Reputation: 115
I'm trying to extract all columns in bigquery google analytics data WHERE I filtered by hostname. However, the result is still showing the other hostnames as seen on screenshot. I'm doing this select with a filter to copy data to another dataset with the same schema.
QUERY BELOW:
SELECT g.* FROM `10241241.ga_sessions_20160805` g, UNNEST (hits) as hits WHERE hits.page.hostname= "www.googlemerchandisestore.com"
UPDATED How can I copy the same schema without changing its nested structure?
Upvotes: 0
Views: 1686
Reputation: 4736
The values you want to filter for are sitting in an array ... so you can filter/clean the array or exclude rows with arrays not containing that value or exclude rows that contain not only that value. Not sure which applies for you, since you don't seem to have a reason to cross join the array with the whole table (which bloats it up tremendously).
Cleaning the array:
SELECT
*
REPLACE(
ARRAY(SELECT AS STRUCT * FROM g.hits WHERE page.hostname='www.googlemerchandisestore.com') AS hits
)
FROM `bigquery-public-data.google_analytics_sample.ga_sessions_20160805` g
limit 1000
Exclude rows that don't contain the value
SELECT
*
FROM `bigquery-public-data.google_analytics_sample.ga_sessions_20160805` g
WHERE
(SELECT COUNT(1)>0 FROM g.hits WHERE page.hostname='www.googlemerchandisestore.com')
limit 1000
etc.
Upvotes: 2
Reputation: 2365
You shouldn't add hits column again. Also, I'd recommend you to use a different name for unnested column. It'll be easier to understand, then.
SELECT g.* EXCEPT(hits), hit
FROM `10241241.ga_sessions_20160805` g, UNNEST (hits) as hit
WHERE hits.page.hostname= "www.googlemerchandisestore.com"
Upvotes: 0

***

**Given task 1**
Count the lines in the listing that contain the string "imprint", treating uppercase and lowercase as different, and reply with the number alone.

**Materials provided**
***

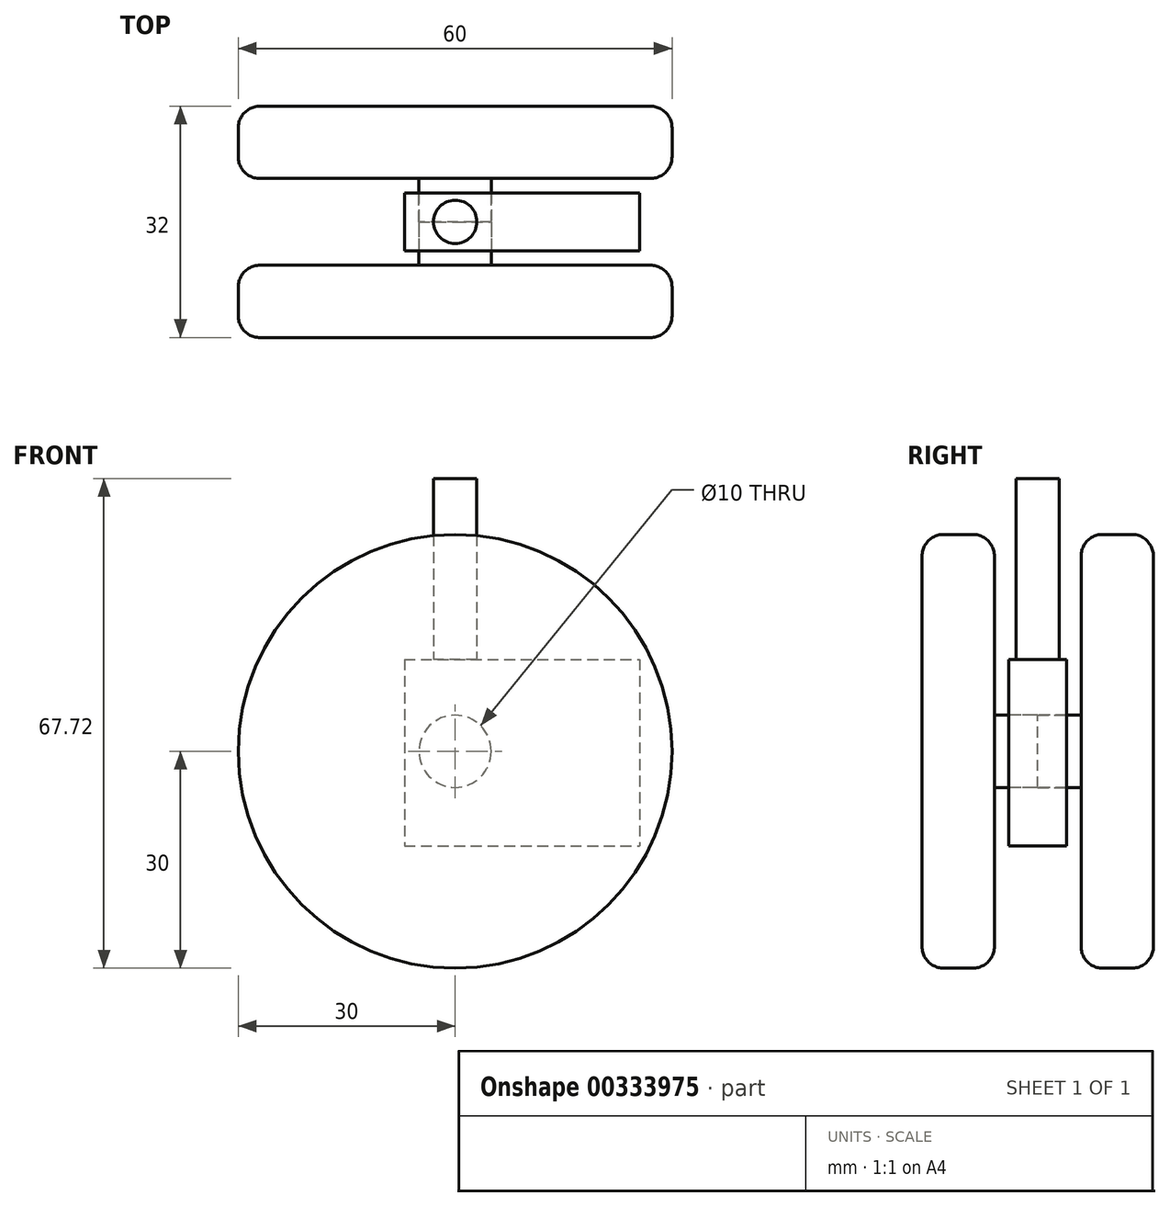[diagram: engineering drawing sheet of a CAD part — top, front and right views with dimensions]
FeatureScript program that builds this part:
annotation { "Feature Type Name" : "Feature", "Feature Type Description" : "" }
export const myFeature = defineFeature(function(context is Context, id is Id, definition is map)
    precondition{}
    {
        {
            var Q0;
            Q0=qCreatedBy(makeId("Front.planeOp"),FACE);
            var sketch = newSketch(context, id + "F0", { "sketchPlane" : qUnion([Q0])});
            skCircle(sketch, "E0", {"center": v(0, 0) * mm, "radius": 30 * mm});
            skSolve(sketch);
        }
        {
            var Q0;
            Q0=makeQuery(id+"F0.imprint","IMPRINT",FACE,{"disambiguationData":[TD([[makeQuery(id+"F0.imprint","IMPRINT",EDGE,{"derivedFrom":sQuery(id+"F0.wireOp",EDGE,"E0")}),1.0]])]});
            extrude(context, id + "F1", {"entities" : qUnion([Q0]), "depth" : 10 * mm});
        }
        {
            var Q0;
            Q0=makeQuery(id+"F1.opExtrude","CAP_FACE",FACE,{"disambiguationData":[OSD([sQuery(id+"F0.wireOp",EDGE,"E0")])],"isStart":false});
            var Q1;
            Q1=makeQuery(id+"F1.opExtrude","CAP_FACE",FACE,{"disambiguationData":[OSD([sQuery(id+"F0.wireOp",EDGE,"E0")])],"isStart":true});
            fillet(context, id + "F2", {"entities" : qUnion([Q0, Q1]), "radius" : 3 * mm, "tangentPropagation" : true, "allowEdgeOverflow" : false});
        }
        {
            var Q0;
            Q0=qCreatedBy(makeId("Front.planeOp"),FACE);
            var sketch = newSketch(context, id + "F3", { "sketchPlane" : qUnion([Q0])});
            skCircle(sketch, "E1", {"center": v(0, 0) * mm, "radius": 5 * mm});
            skSolve(sketch);
        }
        {
            var Q0;
            Q0 = qSketchRegion(id + "F3", true);
            extrude(context, id + "F4", {"entities" : qUnion([Q0]), "operationType" : NewBodyOperationType.ADD, "oppositeDirection" : true, "depth" : 6 * mm});
        }
        {
            var Q0;
            Q0=makeQuery(id+"F1.opExtrude","SWEPT_BODY",BODY,{"disambiguationData":[OSD([sQuery(id+"F0.wireOp",EDGE,"E0")])]});
            var Q1;
            Q1=makeQuery(id+"F4.opExtrude","CAP_FACE",FACE,{"disambiguationData":[OSD([sQuery(id+"F3.wireOp",EDGE,"E1")])],"isStart":false});
            mirror(context, id + "F5", {"entities" : qUnion([Q0]), "mirrorPlane" : qUnion([Q1])});
        }
        {
            var Q0;
            Q0=makeQuery(id+"F4.opExtrude","CAP_FACE",FACE,{"disambiguationData":[OSD([sQuery(id+"F3.wireOp",EDGE,"E1")])],"isStart":false});
            var sketch = newSketch(context, id + "F6", { "sketchPlane" : qUnion([Q0])});
            skLineSegment(sketch, "E2.bottom", {"start": v(7.02, 12.72) * mm, "end": v(-25.53, 12.72) * mm});
            skLineSegment(sketch, "E2.top", {"start": v(7.02, -13.1) * mm, "end": v(-25.53, -13.1) * mm});
            skLineSegment(sketch, "E2.left", {"start": v(7.02, 12.72) * mm, "end": v(7.02, -13.1) * mm});
            skLineSegment(sketch, "E2.right", {"start": v(-25.53, 12.72) * mm, "end": v(-25.53, -13.1) * mm});
            skSolve(sketch);
        }
        {
            var Q0;
            Q0=makeQuery(id+"F6.imprint","IMPRINT",FACE,{"disambiguationData":[TD([[makeQuery(id+"F6.imprint","IMPRINT",EDGE,{"derivedFrom":sQuery(id+"F6.wireOp",EDGE,"E2.bottom")}),1.0]])]});
            extrude(context, id + "F7", {"entities" : qUnion([Q0]), "endBound" : BoundingType.SYMMETRIC, "depth" : 8 * mm});
        }
        {
            var Q0;
            Q0=makeQuery(id+"F7.opExtrude","SWEPT_FACE",FACE,{"disambiguationData":[OSD([sQuery(id+"F6.wireOp",EDGE,"E2.bottom")])]});
            var sketch = newSketch(context, id + "F8", { "sketchPlane" : qUnion([Q0])});
            skLineSegment(sketch, "E3", {"start": v(0, 10) * mm, "end": v(0, 2) * mm, "construction": true});
            skCircle(sketch, "E4", {"center": v(0, 6) * mm, "radius": 3 * mm});
            skSolve(sketch);
        }
        {
            var Q0;
            Q0 = qSketchRegion(id + "F8", true);
            extrude(context, id + "F9", {"entities" : qUnion([Q0]), "operationType" : NewBodyOperationType.ADD, "depth" : 25 * mm});
        }
        {
            var Q0;
            Q0=makeQuery(id+"F1.opExtrude","SWEPT_BODY",BODY,{"disambiguationData":[OSD([sQuery(id+"F0.wireOp",EDGE,"E0")])]});
            var Q1;
            Q1=makeQuery(id+"F7.opExtrude","SWEPT_BODY",BODY,{"disambiguationData":[OSD([sQuery(id+"F3.wireOp",EDGE,"E1"),sQuery(id+"F6.wireOp",EDGE,"E2.bottom"),sQuery(id+"F6.wireOp",EDGE,"E2.top"),sQuery(id+"F6.wireOp",EDGE,"E2.left"),sQuery(id+"F6.wireOp",EDGE,"E2.right")])]});
            var Q2;
            Q2=makeQuery(id+"F5.opPattern","COPY",BODY,{"derivedFrom":makeQuery(id+"F1.opExtrude","SWEPT_BODY",BODY,{"disambiguationData":[OSD([sQuery(id+"F0.wireOp",EDGE,"E0")])]}),"instanceName":"1"});
            var Q3;
            Q3=qCreatedBy(makeId("Front.planeOp"),FACE);
            transform(context, id + "F10", {"entities" : qUnion([Q0, Q1, Q2]), "transformType" : TransformType.TRANSLATION_DISTANCE, "transformDirection" : qUnion([Q3]), "distance" : 6 * mm, "makeCopy" : false});
        }
    });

***

**Given task 2**
Translate this sentence from the BigQuery thread into Spanish: "I'm doing this select with a filter to copy data to another dataset with the same schema."

**Final answer 1**
2

**Final answer 2**
Estoy haciendo este select con un filtro para copiar datos a otro conjunto de datos con el mismo esquema.